Exxon had a very rough year in 2020. Revenues sank by some $83 billion versus a year ago and the energy titan tumbled from No. 3 on the Fortune 500 list to No. 10. After two decades without even a negative quarter, it lost $22.4 billion in 2020. Exxon was removed from the 30 company Dow Jones Industrial Average (DJIA) after 92 consecutive years as a member, replaced by software giant Salesforce. Even more frustrating, Chevron, its longtime rival, kept it place on the DJIA. Over the past 5 years, Exxon’s stock price has fallen -32% while Chevron’s rose +6% and the S&P 500 was up 102%.

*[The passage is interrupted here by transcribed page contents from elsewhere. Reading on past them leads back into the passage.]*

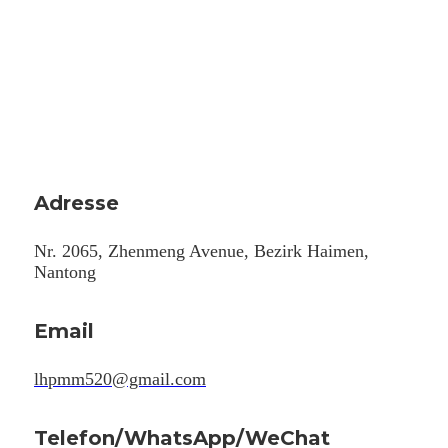
Adresse
Nr. 2065, Zhenmeng Avenue, Bezirk Haimen,
Nantong
Email
lhpmm520@gmail.com
Telefon/WhatsApp/WeChat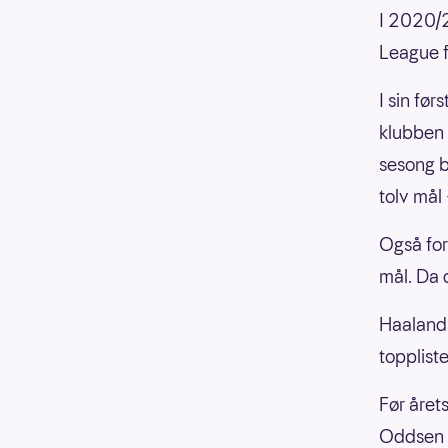
I 2020/2
League f
I sin fø
klubben 
sesong b
tolv mål
Også for
mål. Da 
Haaland
topplist
Før året
Oddsen ti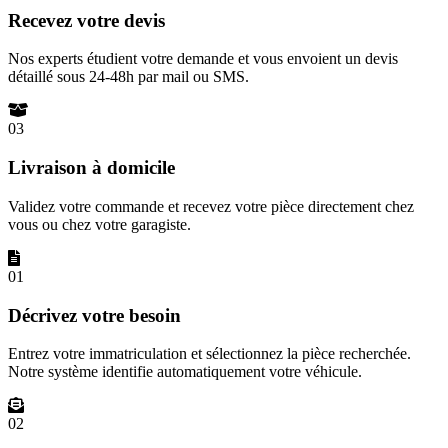
Recevez votre devis
Nos experts étudient votre demande et vous envoient un devis
détaillé sous 24-48h par mail ou SMS.
03
Livraison à domicile
Validez votre commande et recevez votre pièce directement chez
vous ou chez votre garagiste.
01
Décrivez votre besoin
Entrez votre immatriculation et sélectionnez la pièce recherchée.
Notre système identifie automatiquement votre véhicule.
02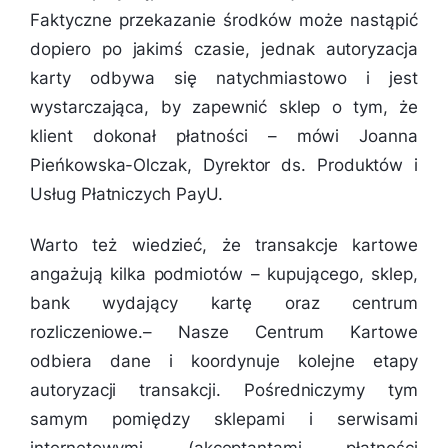
Faktyczne przekazanie środków może nastąpić
dopiero po jakimś czasie, jednak autoryzacja
karty odbywa się natychmiastowo i jest
wystarczająca, by zapewnić sklep o tym, że
klient dokonał płatności
– mówi Joanna
Pieńkowska-Olczak, Dyrektor ds. Produktów i
Usług Płatniczych PayU.
Warto też wiedzieć, że transakcje kartowe
angażują kilka podmiotów – kupującego, sklep,
bank wydający kartę oraz centrum
rozliczeniowe.–
Nasze Centrum Kartowe
odbiera dane i koordynuje kolejne etapy
autoryzacji transakcji. Pośredniczymy tym
samym pomiędzy sklepami i serwisami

There are three core problems that seem to be the major sources of all this negative news:
- • Ignoring the Even the Possibility of Other Energy Sources Becoming Significant – Exxon religiously clings to its long-established world view of oil and gas being at the center of economic growth for decades to come. In the current age of an energy transition away from fossil fuels and toward more sustainable sources, you would think the sensible thing to do is the keep your oil and gas business as healthy as possible, while working hard to see how you could get yourself into a position to lead the industry in investigating and developing sustainable products and services to whatever extent possible, While peers like BP, Shell, and France’s Total are accelerating investments in clean energy alternatives, Exxon has dragged its feet on investing significantly in anything outside of its core oil and gas business.
- • Ignoring Employee Morale Problems – Based on interviews with current and former Exxon employees from all levels and departments, Fortune Magazine reports the current CEO, who has been in the job for four years, and has become a divisive figure for many at the company. He is criticized by some as lacking the aggressiveness and stature of his predecessors and by other as not being a visionary change agent. Also, the CEO has consistently defended the deeply unpopular employee ranking system, which most companies have abandoned a decade ago, causing him to be viewed as tone deaf and arrogant by employees.

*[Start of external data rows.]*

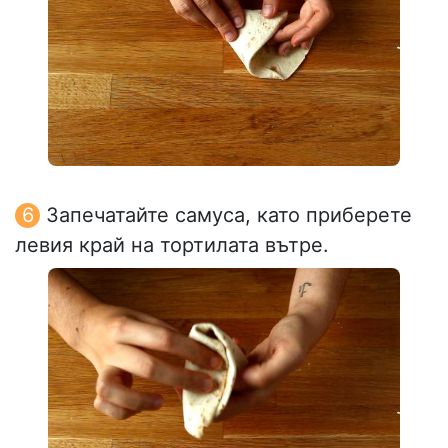
Запечатайте самуса, като приберете
левия край на тортилата вътре.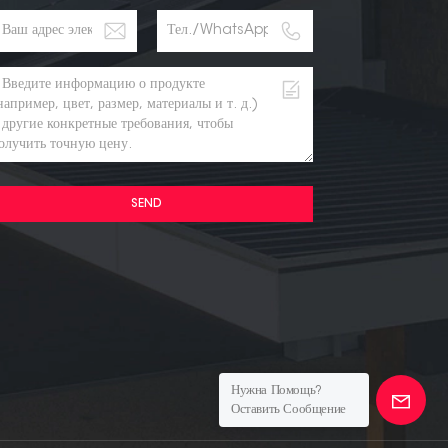
SEND
Нужна Помощь?
Оставить Сообщение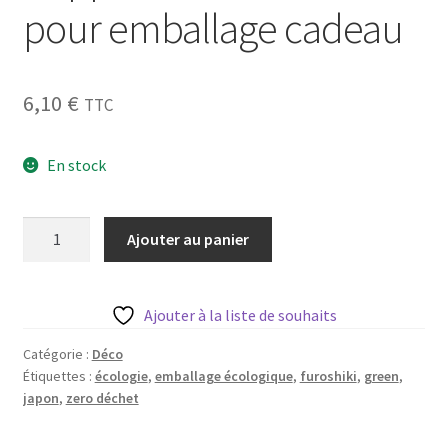
pour emballage cadeau
Blog
Qui suis je ?
6,10
€
TTC
CGV
En stock
Livraison
Mentions légales
quantité
Ajouter au panier
de
Furoshiki
en
Ajouter à la liste de souhaits
tissu
Japonais
Catégorie :
Déco
Étiquettes :
écologie
,
emballage écologique
,
furoshiki
,
green
,
lapin
japon
,
zero déchet
bleu
shippo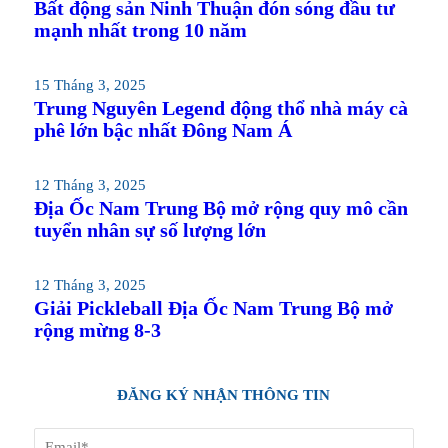
Bất động sản Ninh Thuận đón sóng đầu tư
mạnh nhất trong 10 năm
15 Tháng 3, 2025
Trung Nguyên Legend động thổ nhà máy cà
phê lớn bậc nhất Đông Nam Á
12 Tháng 3, 2025
Địa Ốc Nam Trung Bộ mở rộng quy mô cần
tuyển nhân sự số lượng lớn
12 Tháng 3, 2025
Giải Pickleball Địa Ốc Nam Trung Bộ mở
rộng mừng 8-3
ĐĂNG KÝ NHẬN THÔNG TIN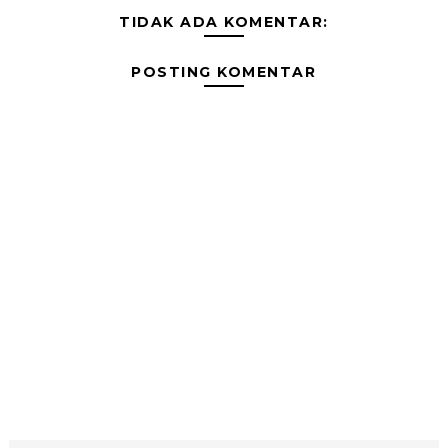
TIDAK ADA KOMENTAR:
POSTING KOMENTAR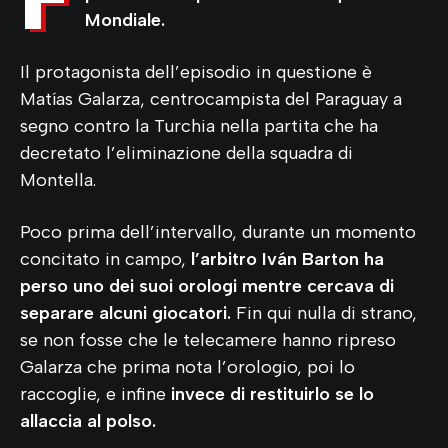
Mondiale.
Il protagonista dell’episodio in questione è
Matías Galarza, centrocampista del Paraguay a
segno contro la Turchia nella partita che ha
decretato l’eliminazione della squadra di
Montella.
Poco prima dell’intervallo, durante un momento
concitato in campo,
l’arbitro Iván Barton ha
perso uno dei suoi orologi mentre cercava di
separare alcuni giocatori.
Fin qui nulla di strano,
se non fosse che le telecamere hanno ripreso
Galarza che prima nota l’orologio, poi lo
raccoglie, e infine
invece di restituirlo se lo
allaccia al polso.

- • Ignoring Wall Street – When Wall Street presses the company as to what, exactly, the oil and gas giant plans to do in aggressively investigating opportunities in alternate sources of energy, its latest response is to explain its recent launch into better carbon capture and storage; CCS in Exxon jargon. CCS is a process in which carbon dioxide from the current processes of generating fossil fuels is captured and prevented from reaching the atmosphere. The following quote from one analyst summarizes Wall Street’s reaction: “The Exxon attitude is we don’t dress up our pig at all. We don’t even put lipstick on the pig. We just say ‘Everyone likes bacon, so shut up.’”
Due to these factors, it is not surprising that, sensing weakness, activist investors are on the attack – led by a newly created investment firm called Engine No. 1. It recently launched a proxy battle challenging Exxon over its lack of action in investigating alternate energy strategies. It was successful and landed 3 directors on the board. At last, maybe we will see a serious challenge to the stubborn, entrenched Exxon management.